** EXERCISE DETAILS **
Every record must be repeated exactly, with no omission.

-*-

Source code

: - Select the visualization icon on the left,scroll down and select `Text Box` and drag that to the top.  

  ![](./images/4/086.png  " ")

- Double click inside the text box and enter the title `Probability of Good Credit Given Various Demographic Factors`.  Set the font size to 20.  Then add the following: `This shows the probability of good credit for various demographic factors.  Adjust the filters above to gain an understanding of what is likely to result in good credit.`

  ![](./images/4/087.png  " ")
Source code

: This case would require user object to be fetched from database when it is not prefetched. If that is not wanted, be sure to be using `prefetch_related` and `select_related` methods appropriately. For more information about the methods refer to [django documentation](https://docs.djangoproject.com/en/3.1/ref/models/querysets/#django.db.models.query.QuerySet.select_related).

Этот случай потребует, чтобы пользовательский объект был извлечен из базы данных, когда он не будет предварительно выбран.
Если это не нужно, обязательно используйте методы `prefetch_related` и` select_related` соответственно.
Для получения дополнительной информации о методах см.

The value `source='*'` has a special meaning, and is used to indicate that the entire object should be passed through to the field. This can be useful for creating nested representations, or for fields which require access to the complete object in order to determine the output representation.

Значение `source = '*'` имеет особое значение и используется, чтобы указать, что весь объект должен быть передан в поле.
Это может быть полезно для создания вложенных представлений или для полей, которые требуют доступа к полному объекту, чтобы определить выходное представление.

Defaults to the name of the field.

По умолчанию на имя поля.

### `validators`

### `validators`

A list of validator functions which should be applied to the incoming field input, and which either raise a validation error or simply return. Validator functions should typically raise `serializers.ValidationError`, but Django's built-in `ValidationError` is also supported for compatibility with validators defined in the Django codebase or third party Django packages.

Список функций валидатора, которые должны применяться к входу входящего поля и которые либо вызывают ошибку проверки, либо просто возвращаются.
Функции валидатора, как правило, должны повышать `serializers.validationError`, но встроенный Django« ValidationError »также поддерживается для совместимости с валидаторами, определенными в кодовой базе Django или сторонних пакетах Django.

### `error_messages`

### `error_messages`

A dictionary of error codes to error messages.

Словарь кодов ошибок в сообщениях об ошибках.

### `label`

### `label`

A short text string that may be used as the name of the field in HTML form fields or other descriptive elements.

-*-

** RESPONSE TO THE TASK **
Source code

: - Select the visualization icon on the left,scroll down and select `Text Box` and drag that to the top.  

  ![](./images/4/086.png  " ")

- Double click inside the text box and enter the title `Probability of Good Credit Given Various Demographic Factors`.  Set the font size to 20.  Then add the following: `This shows the probability of good credit for various demographic factors.  Adjust the filters above to gain an understanding of what is likely to result in good credit.`

  ![](./images/4/087.png  " ")
Source code

: This case would require user object to be fetched from database when it is not prefetched. If that is not wanted, be sure to be using `prefetch_related` and `select_related` methods appropriately. For more information about the methods refer to [django documentation](https://docs.djangoproject.com/en/3.1/ref/models/querysets/#django.db.models.query.QuerySet.select_related).

Этот случай потребует, чтобы пользовательский объект был извлечен из базы данных, когда он не будет предварительно выбран.
Если это не нужно, обязательно используйте методы `prefetch_related` и` select_related` соответственно.
Для получения дополнительной информации о методах см.

The value `source='*'` has a special meaning, and is used to indicate that the entire object should be passed through to the field. This can be useful for creating nested representations, or for fields which require access to the complete object in order to determine the output representation.

Значение `source = '*'` имеет особое значение и используется, чтобы указать, что весь объект должен быть передан в поле.
Это может быть полезно для создания вложенных представлений или для полей, которые требуют доступа к полному объекту, чтобы определить выходное представление.

Defaults to the name of the field.

По умолчанию на имя поля.

### `validators`

### `validators`

A list of validator functions which should be applied to the incoming field input, and which either raise a validation error or simply return. Validator functions should typically raise `serializers.ValidationError`, but Django's built-in `ValidationError` is also supported for compatibility with validators defined in the Django codebase or third party Django packages.

Список функций валидатора, которые должны применяться к входу входящего поля и которые либо вызывают ошибку проверки, либо просто возвращаются.
Функции валидатора, как правило, должны повышать `serializers.validationError`, но встроенный Django« ValidationError »также поддерживается для совместимости с валидаторами, определенными в кодовой базе Django или сторонних пакетах Django.

### `error_messages`

### `error_messages`

A dictionary of error codes to error messages.

Словарь кодов ошибок в сообщениях об ошибках.

### `label`

### `label`

A short text string that may be used as the name of the field in HTML form fields or other descriptive elements.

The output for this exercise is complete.